Hacker Newsnew | comments | show | ask | jobs | submit | pbsd's comments login

I'm pretty sure I remember Delphi using the carry flag to return boolean values.

Kalyna was the result of a public competition started in 2006 [1], so it mirrors design preferences of that time. There were 4 other candidates, some were broken, and none of them seem any more cache-timing resistant than Kalyna.

[1] https://www.sav.sk/journals/uploads/0317154006ogdr.pdf

Interesting notes, I didn't realize the competition was so old. Thanks!

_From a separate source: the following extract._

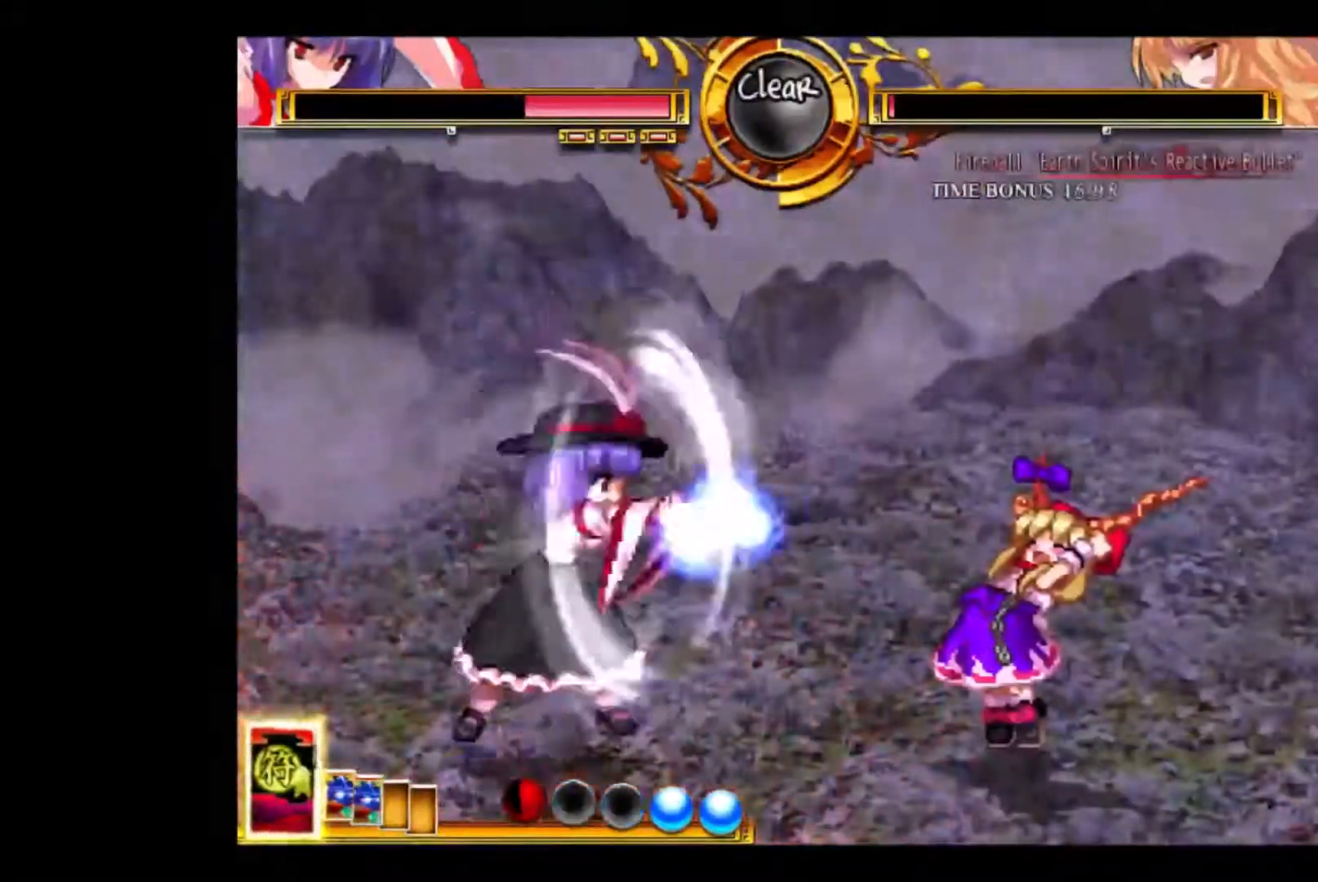
{"keys": [], "events": [[67, "e", "up"], [200, "right", "up"]]}
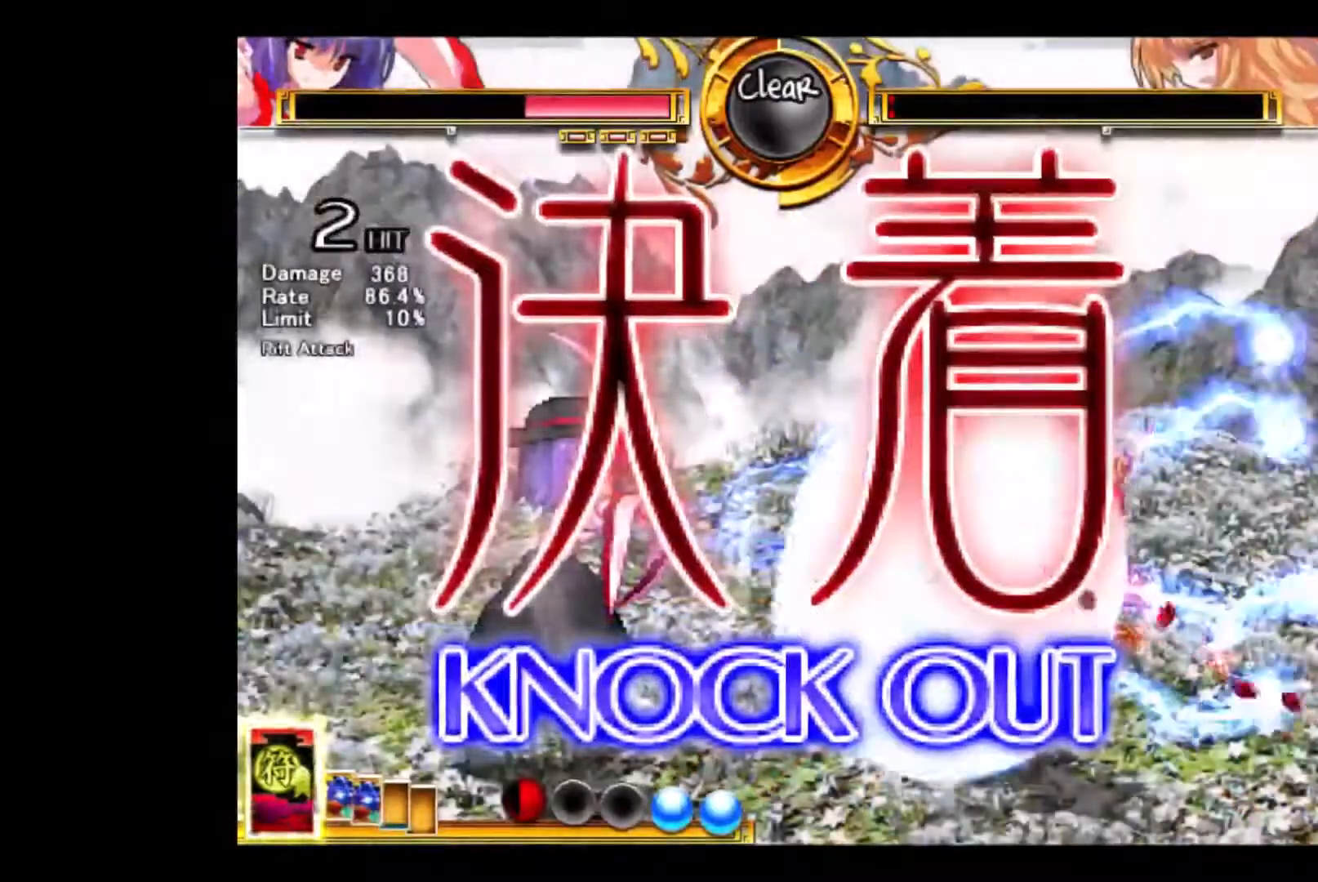
{"keys": [], "events": []}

You cannot just declare the destructor of a base class, since it will get called by the derived class destructors and linking will then fail. But you can write out an implementation for a pure virtual function, which will still keep the base class uninstantiable:

  virtual ~AbstractBaseClass() = 0;
  AbstractBaseClass::~AbstractBaseClass() { }

Huh. Does that mean I can write

    class A {
    virtual void foo() = 0;
    void A::foo() {}
    class B: public class A {};
    B b;
and that will work?

No, it will complain that A::foo is pure virtual, and that B must implement `foo`. However, if you define in B the method `void foo() { A::foo(); }`, it will work. In destructors this happens implicitly.

There was an old Herb Sutter GotW about this: http://www.gotw.ca/gotw/031.htm

Don't forget the variants with a stack-adjusting immediate, 0xC2 and 0xCA. Those can also come in handy.

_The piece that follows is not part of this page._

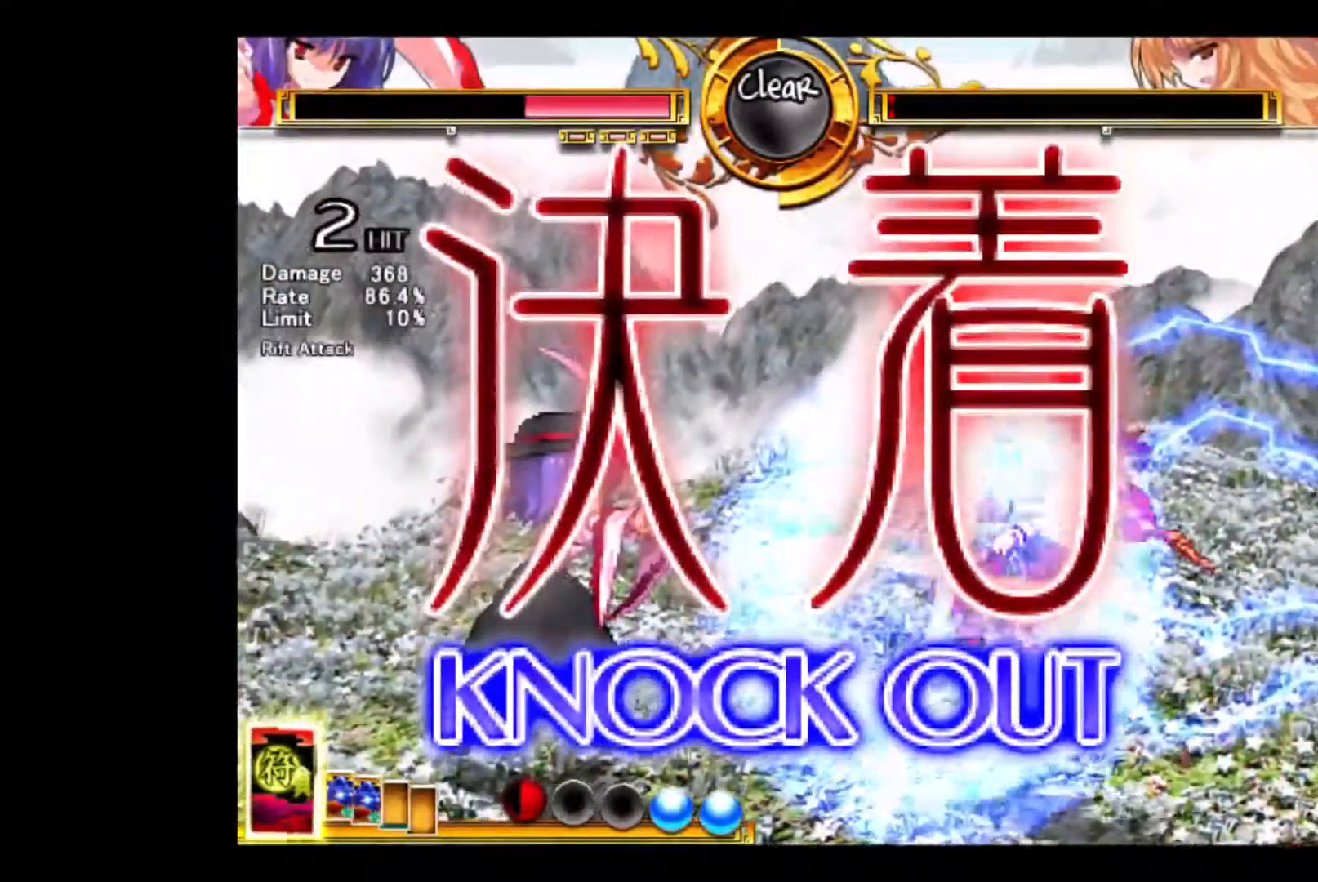
{"keys": [], "events": []}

You can find an official Intel source for Haswell in here (page 15): http://pages.cs.wisc.edu/~rajwar/papers/ieee_micro_haswell.p...


Broken a few weeks later: https://eprint.iacr.org/2015/519


MD5's compression function was already broken 20 years ago: http://cseweb.ucsd.edu/~bsy/dobbertin.ps


> And IIRC, the diffuser is quite fast

Kinda. When Elephant was designed AES-NI did not exist, and so AES was expected to work at somewhere between 10-20 cycles per byte. Elephant worked somewhere between 5-10 cpb, so it was not a lot of overhead. Post-AES-NI, however, the majority of CPU time is now spent on the diffuser.

Furthermore, SSDs were not popular at the time this was designed. So the relative low speed of software AES + diffuser was not that big a deal. Now, with 500 MB/s and higher drives, cipher speed matters. For reference, 10 cpb translates to ~200 MB/s in your average 2 GHz processor.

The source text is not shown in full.